BEGIN

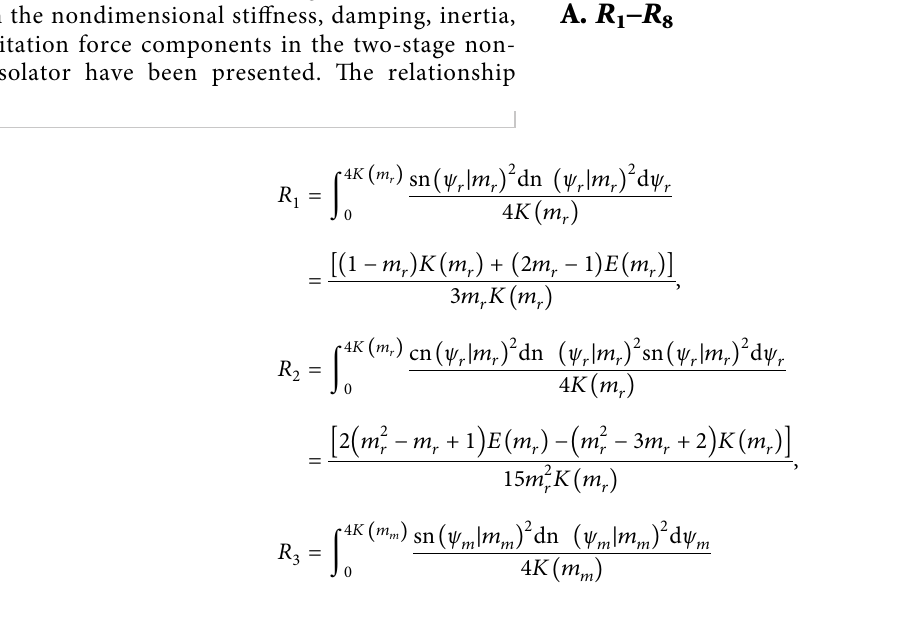
Figure 8: (a) Relative displacement transmissibility and (b) absolute displacement transmissibility when μ � 0 . 2, ζ � ζ � 0 . 1, k k � 1, k k � k k � 7/6, 􏽢 l � 0 . 7, and 􏽢 X ζ h h 2 v 2 / v 1 h 1 / v 1 h 2 / v 1 1 unstable solution by the EHBM; dot , numerical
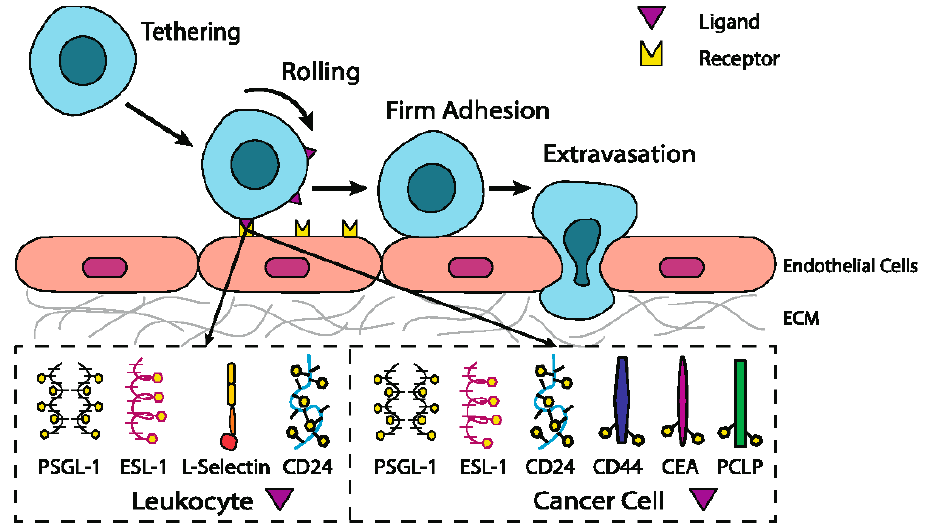
Figure 10. The leukocyte adhesion cascade and circulating tumor cells tethering, rolling, and firm adhesion on the endothelium share many paradigms. Most of the selectin ligands on leukocytes except L-selectin are also present on cancer cells. Recently, novel ligands on cancer cells have been observed to facilitate selectin-mediated rolling on the endothelium Reprinted with permission from [197]; copyright: Springer 2012.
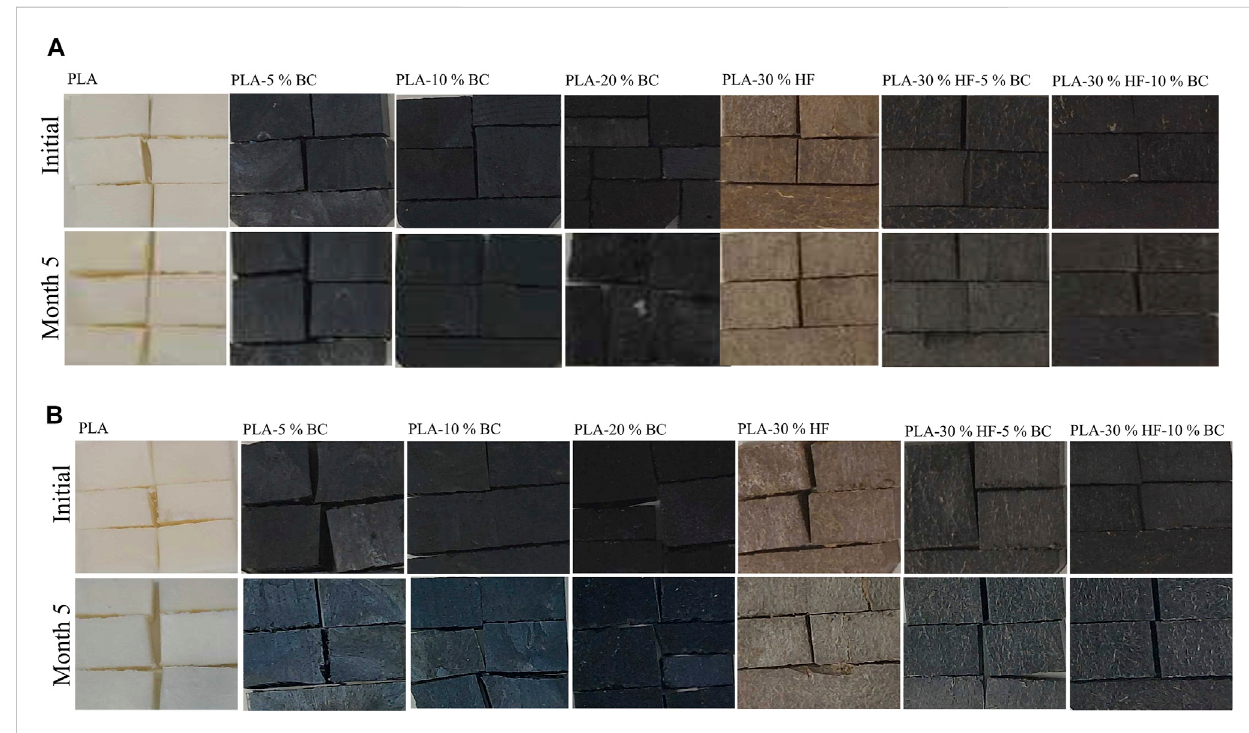
FIGURE 2 Photographs of the specimens before and after 5 months of incubation with (A) white rot and (B) brown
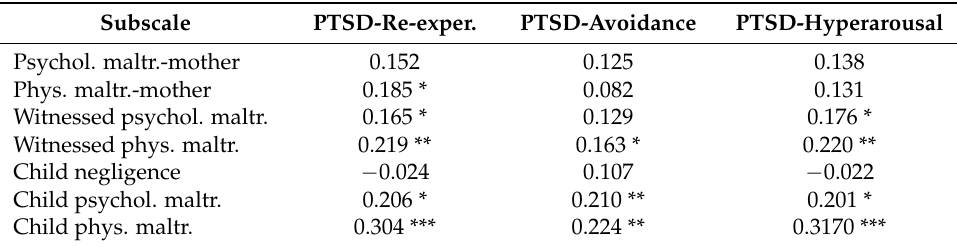
Table 5. Pearson correlation matrix of child PTSD symptoms and child–mother maltreatment. Subscale PTSD-Re-exper.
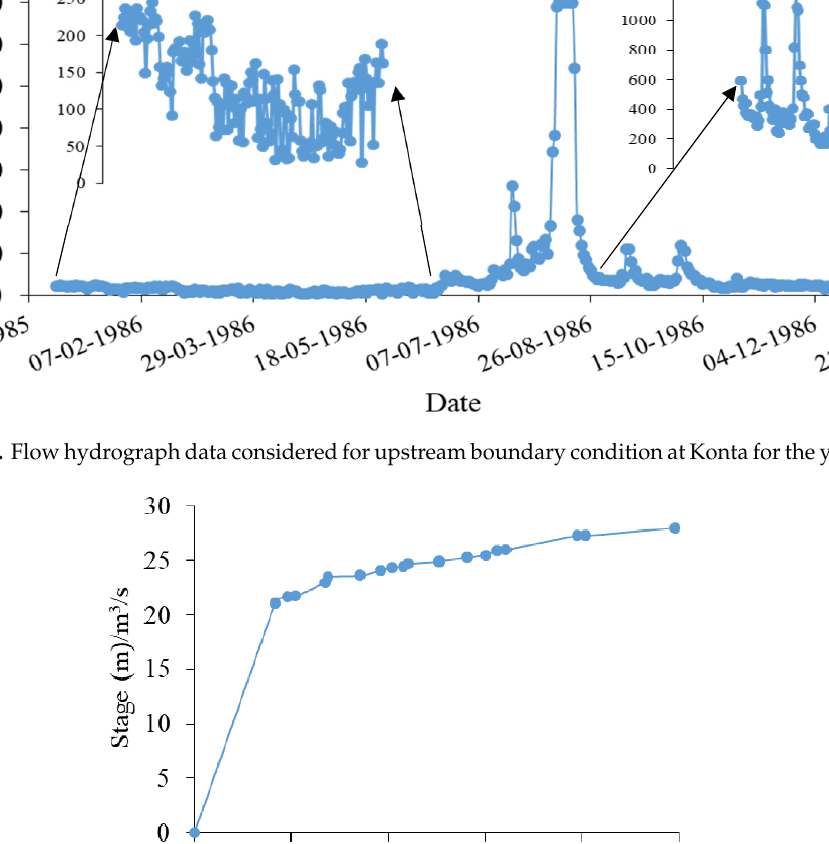
Figure 5. Flow hydrograph data considered for upstream boundary condition at Dummugudem for the year 1986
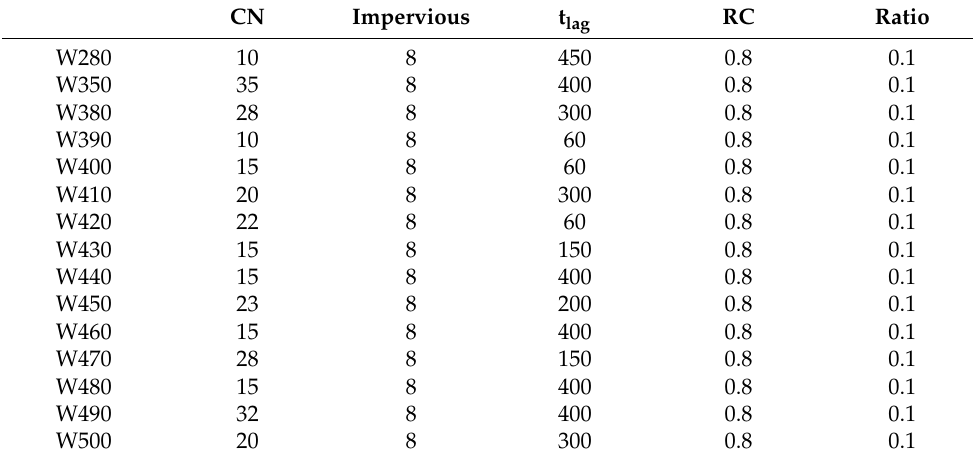
Table 1. Parameter optimization results of calibration period model.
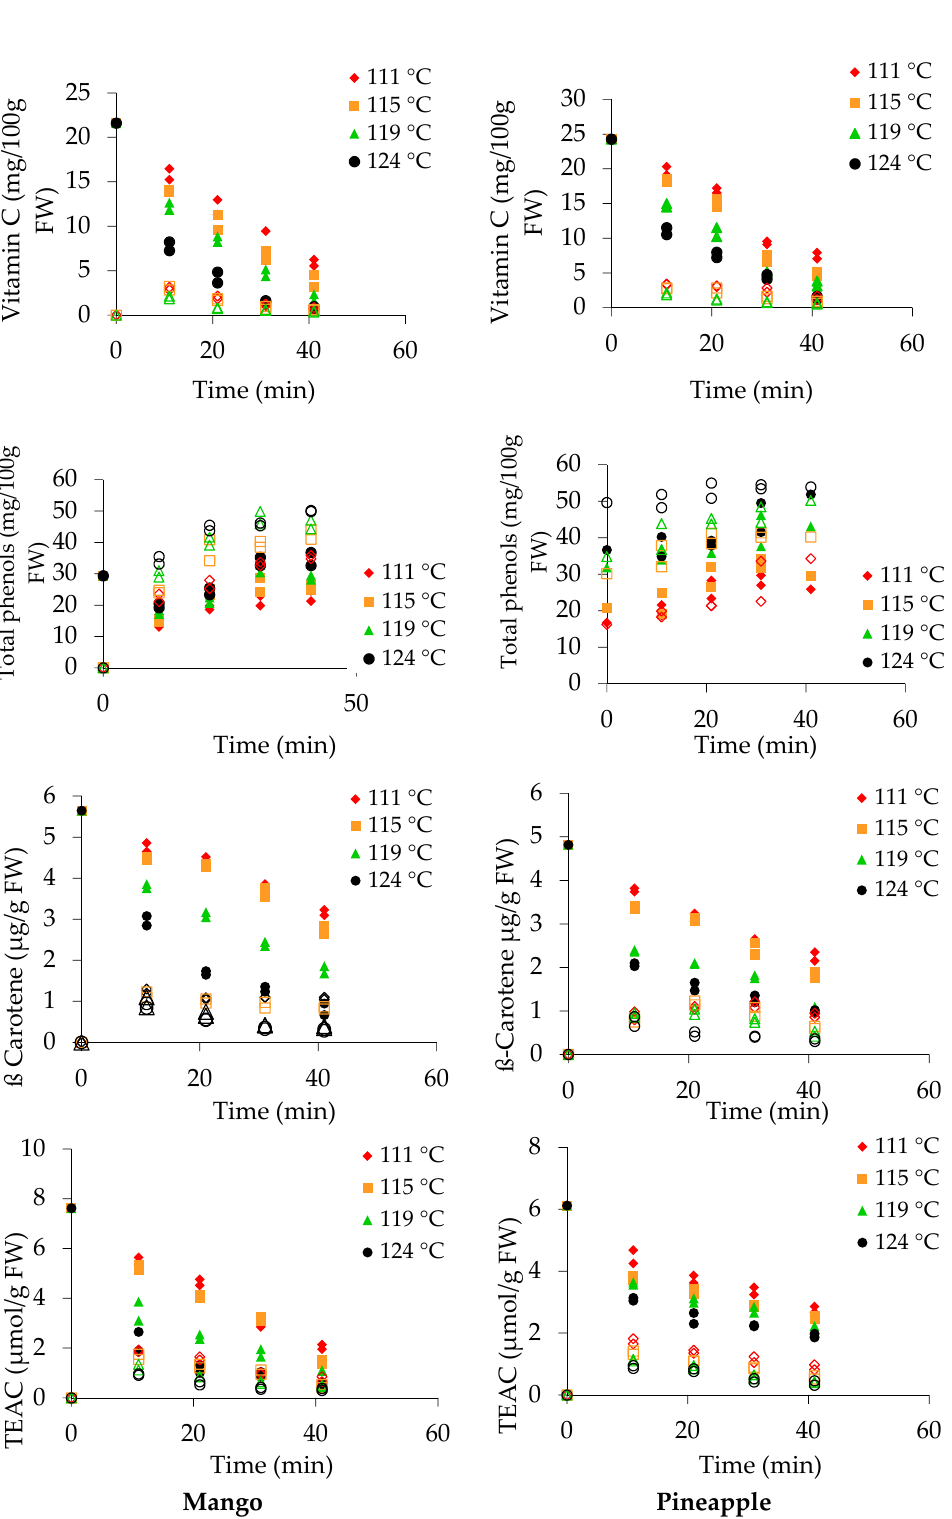
Figure 1. Vitamin C, total phenols, β -carotene, and trolox equivalent antioxidant capacity (TEAC) in pieces (closed symbols) and syrup (open symbols) during the canning of mango and pineapple at different temperatures. The legend represents the steady state coldest spot temperature in the can measured by the iButton.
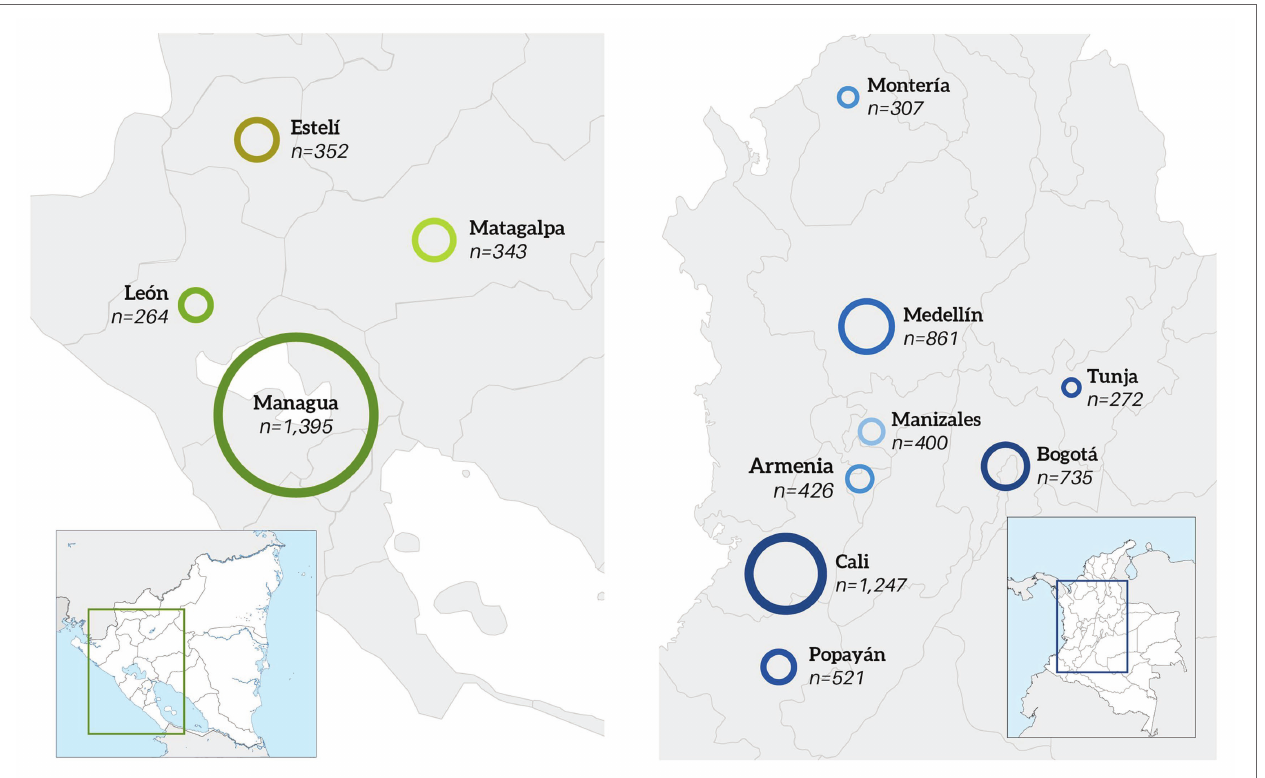
FIGURE 1 | Geographical distribution of the study population for Nicaragua (left) and Colombia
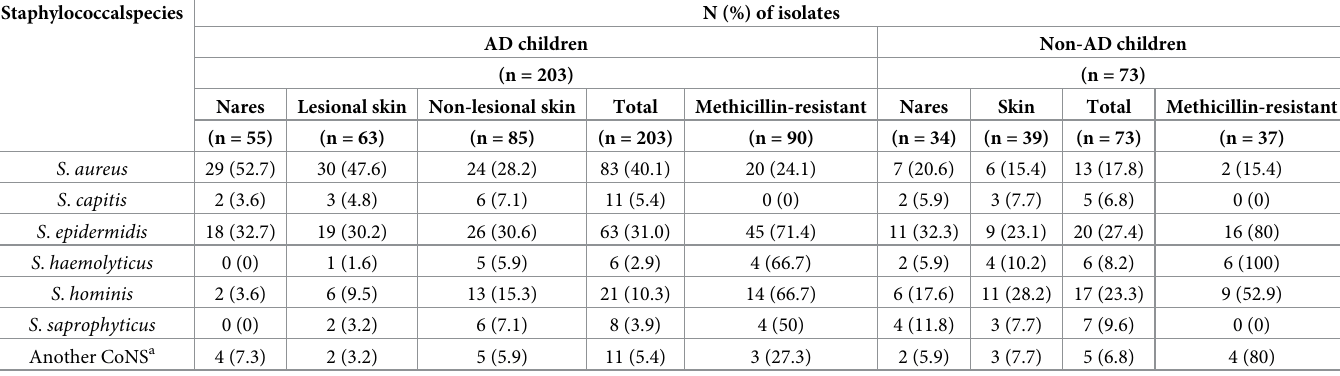
Table 1. Distribution of the staphylococcal isolates according to the species, isolation sites, and methicillin susceptibility.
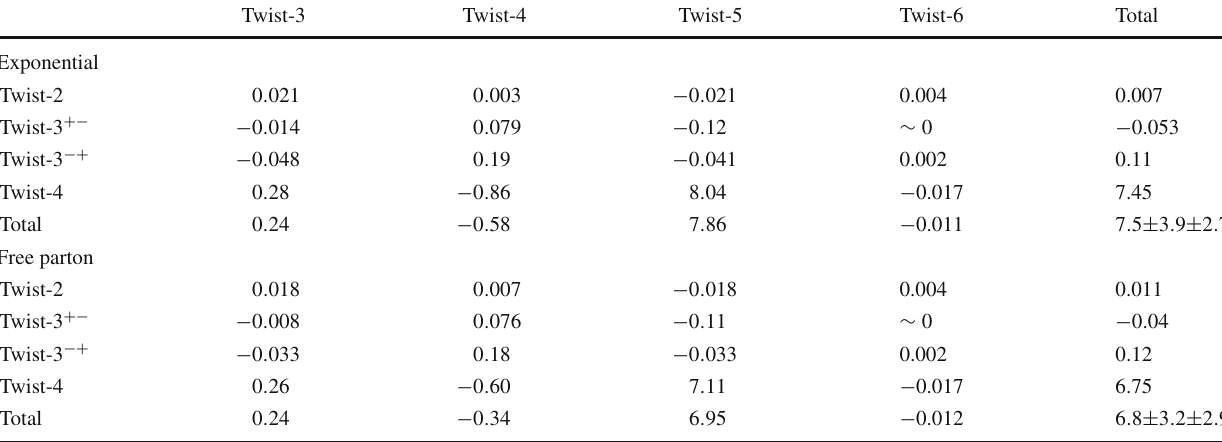
Table 7 The same as Table 4 but for the form factor f 2 ( 0 ) in unit of 10 − 3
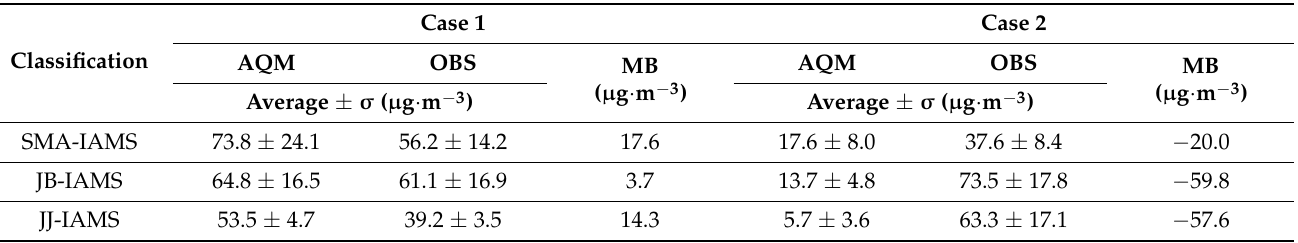
Table 2. Average of PM 2.5 concentrations of the air quality model (AQM), observations (OBS), and the mean bias (MB) during Case 1 and Case 2 at SMA-IAMS, JB-IAMS, and JJ-IAMS.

END

*ACTIVITY:* From the data above, copy each line with the string "model" in it.

*ANSWER BOX:*
Table 1. Parameter optimization results of calibration period model.
Table 2. Average of PM 2.5 concentrations of the air quality model (AQM), observations (OBS), and the mean bias (MB) during Case 1 and Case 2 at SMA-IAMS, JB-IAMS, and JJ-IAMS.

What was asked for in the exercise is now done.